§ Given information
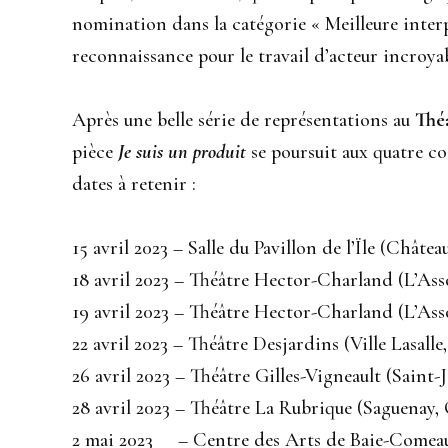
nomination dans la catégorie « Meilleure interp
reconnaissance pour le travail d’acteur incroya
Après une belle série de représentations au
Thé
pièce
Je suis un produit
se poursuit aux quatre coi
dates à retenir :
15 avril 2023 – Salle du Pavillon de l’Ïle (Châte
18 avril 2023 – Théâtre Hector-Charland (L’As
19 avril 2023 – Théâtre Hector-Charland (L’A
22 avril 2023 – Théâtre Desjardins (Ville Lasalle
26 avril 2023 – Théâtre Gilles-Vigneault (Saint
28 avril 2023 – Théâtre La Rubrique (Saguenay,
2 mai 2023 – Centre des Arts de Baie-Comea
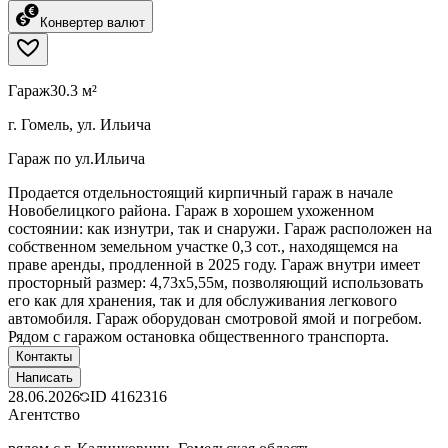
Конвертер валют
Гараж
30.3 м²
г. Гомель, ул. Ильича
Гараж по ул.Ильича
Продается отдельностоящий кирпичный гараж в начале
Новобелицкого района. Гараж в хорошем ухоженном
состоянии: как изнутри, так и снаружи. Гараж расположен на
собственном земельном участке 0,3 сот., находящемся на
праве аренды, продленной в 2025 году. Гараж внутри имеет
просторный размер: 4,73х5,55м, позволяющий использовать
его как для хранения, так и для обслуживания легкового
автомобиля. Гараж оборудован смотровой ямой и погребом.
Рядом с гаражом остановка общественного транспорта.
Контакты
Написать
28.06.2026
ID
4162316
Агентство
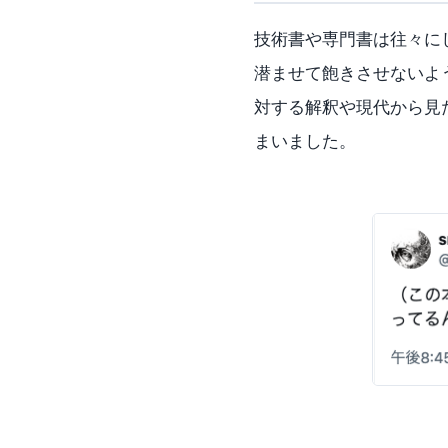
技術書や専門書は往々に
潜ませて飽きさせないよ
対する解釈や現代から見
まいました。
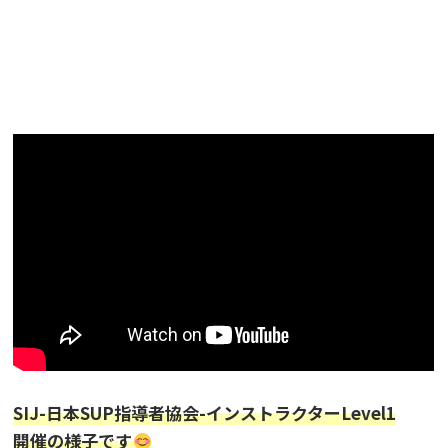
ニュース
フォト＆ムービー
お問い合わせ
SIJ-日本SUP指導者協会-インストラクターLevel1
開催の様子です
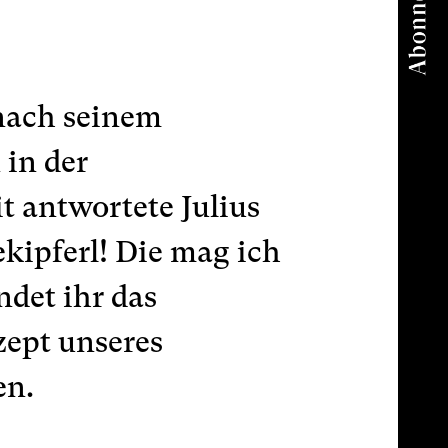
 nach seinem
 in der
 antwortete Julius
ekipferl! Die mag ich
ndet ihr das
zept unseres
en.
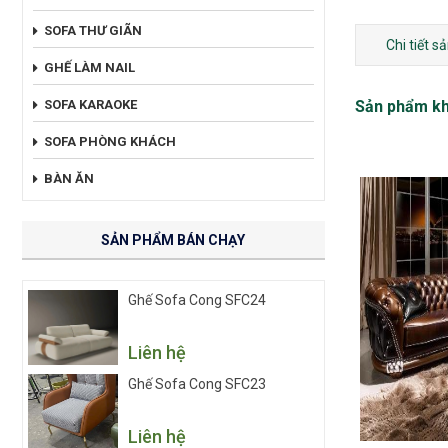
SOFA THƯ GIÃN
Chi tiết 
GHẾ LÀM NAIL
SOFA KARAOKE
Sản phẩm k
SOFA PHÒNG KHÁCH
BÀN ĂN
SẢN PHẨM BÁN CHẠY
Ghế Sofa Cong SFC24
Liên hệ
Ghế Sofa Cong SFC23
Liên hệ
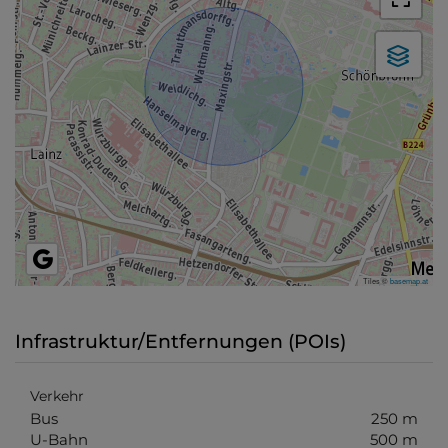
Tiles ©
basemap.at
Infrastruktur/Entfernungen (POIs)
Verkehr
Bus
250 m
U-Bahn
500 m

§ Activity
Copy the records word for word, starting at the line that contains "SOFA THƯ GIÃN" and ending with the last line of the records, and leave the pictures out.

§ Response to the task
SOFA THƯ GIÃN
Chi tiết 
GHẾ LÀM NAIL
SOFA KARAOKE
Sản phẩm k
SOFA PHÒNG KHÁCH
BÀN ĂN
SẢN PHẨM BÁN CHẠY
Ghế Sofa Cong SFC24
Liên hệ
Ghế Sofa Cong SFC23
Liên hệ
Tiles ©
basemap.at
Infrastruktur/Entfernungen (POIs)
Verkehr
Bus
250 m
U-Bahn
500 m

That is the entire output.